Quali sono gli svantaggi di utilizzare le bande di Bollinger

Come tutti gli strumenti di analisi del mercato del trading, anche le bande di Bollinger presentano proprie debolezze e svantaggi. Come il fatto che esse siano poco resilienti nei periodi di volatilità, e, come visto, non sempre alle rotture seguono poi continuazioni di prezzo. Non a caso, all’inizio dicevamo che alle bande di Bollinger sia sempre opportuno affiancare indicatori capaci di segnalare eventuali divergenze.

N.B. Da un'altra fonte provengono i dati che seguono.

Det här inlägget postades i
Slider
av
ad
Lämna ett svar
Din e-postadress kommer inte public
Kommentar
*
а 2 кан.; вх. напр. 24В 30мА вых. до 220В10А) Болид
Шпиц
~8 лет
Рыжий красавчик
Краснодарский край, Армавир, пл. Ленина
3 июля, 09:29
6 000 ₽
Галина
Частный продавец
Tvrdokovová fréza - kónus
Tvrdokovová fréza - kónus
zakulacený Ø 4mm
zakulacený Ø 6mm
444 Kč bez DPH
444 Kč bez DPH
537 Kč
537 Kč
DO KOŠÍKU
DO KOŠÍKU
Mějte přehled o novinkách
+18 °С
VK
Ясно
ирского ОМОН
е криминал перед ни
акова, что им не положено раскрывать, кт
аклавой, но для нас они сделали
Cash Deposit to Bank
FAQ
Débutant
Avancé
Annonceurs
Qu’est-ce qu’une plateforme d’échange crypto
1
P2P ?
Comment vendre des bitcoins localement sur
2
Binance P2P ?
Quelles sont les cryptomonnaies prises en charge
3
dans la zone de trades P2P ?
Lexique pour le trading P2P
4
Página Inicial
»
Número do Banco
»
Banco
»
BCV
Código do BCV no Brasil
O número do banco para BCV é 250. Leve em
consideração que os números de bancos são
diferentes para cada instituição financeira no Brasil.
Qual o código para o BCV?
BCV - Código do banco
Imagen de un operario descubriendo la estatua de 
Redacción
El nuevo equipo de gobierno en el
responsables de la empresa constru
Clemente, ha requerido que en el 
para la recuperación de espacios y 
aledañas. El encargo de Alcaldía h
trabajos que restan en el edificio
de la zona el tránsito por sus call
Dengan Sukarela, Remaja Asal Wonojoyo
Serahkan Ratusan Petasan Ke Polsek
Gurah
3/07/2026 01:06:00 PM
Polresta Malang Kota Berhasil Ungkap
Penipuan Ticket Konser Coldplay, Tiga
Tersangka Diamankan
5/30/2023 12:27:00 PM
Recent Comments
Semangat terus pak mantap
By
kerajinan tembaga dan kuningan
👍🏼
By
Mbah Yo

Del resto, è consigliato sempre utilizzare più indicatori, al fine di avere un risultato finale di analisi quanto più realista possibile. Si pensi all’indicatore di forza relativa (denominato indicatore RSI) o al il money flow index (indicatore MFI); entrambi capaci di confermare o smentire quanto dicono questi strumenti ideati da John Bollinger:

  • Il Relative Strength Index (RSI), o indice di forza relativa, è stato ideato da John Welles Wilder, che lo presentò per la prima volta nel suo libro New Concepts in Technical Trading System, pubblicato nel 1978. Trattasi di un indicatore di momentum (concetto che indica la forza del mercato misurando il tasso di variazione dei prezzi rispetto ai loro livelli effettivi), capace di risolvere alcuni problemi presenti nello stesso momentum, nel Rate of change o in altri oscillatori del genere. Tra questi, le distorsioni che si verificano quando vi sono bruschi movimenti del mercato provocando una repentina e inaspettata inversione di tendenza della linea. In realtà, la traduzione in italiano del suo nome in “indice di forza relativa” è errata. Con “forza relativa” in gergo borsistico si intende un grafico lineare che rapporta due diverse entità, quali possono essere un’azione e il suo indice di appartenenza; o ancora due indici settoriali, una materia prima e un cambio monetario, e così via. L’Rsi, invece, non misura alcuna correlazioni. E’ un po’ quanto avviene spesso nel mondo del Cinema, quando si traducono i titoli originali in italiano;
  • Il Money flox index (MFI): ideato da Gene Quong e Avrum Saudack, trattasi di un oscillatore che misura la pressione di acquisto utilizzando come punti di riferimento sia il prezzo che il volume. E’ utilizzato anche per misurare la pressione di vendita. L’MFI si basa sul prezzo per ogni periodo. E’ positivo quando il prezzo tipico sale (pressione di acquisto) e negativo invece quando il prezzo tipico decresce (pressione di vendita). Questo indicatore è utilissimo per individuare inversioni ed estremi di prezzo con un varietà di segnali. Viene anche definito RSI ponderato e viene interpretato in modo molto simile all’RSI. Solo che si differisce da esso poiché presenta anche il volume. Quest’ultimo viene inserito nella formula, e quindi avrà altri risultati rispetto al Relative Strength Index (RSI).

Libri utili per capire le bande di Bollinger

In circolazione è possibile anche acquistare dei libri che spiegano nel dettaglio questo strumento di analisi. Il primo che va consigliato è ovviamente quello scritto dal loro stesso ideatore: “Il Trading con le bande di Bollinger. Altri due sono “Bollinger Band Trading” di Glenn Wilson e “Bollinger Band Trading System” di Thomas Carter.

L’unica pecca è che entrambi sono scritti in lingua inglese, quindi sono consigliati a chi mastica la lingua anglosassone. Sebbene, trattandosi di termini tecnici e considerando la loro brevità (sono entrambi lunghi solo rispettivamente 25 e 28 pagine) si possono leggere agevolmente.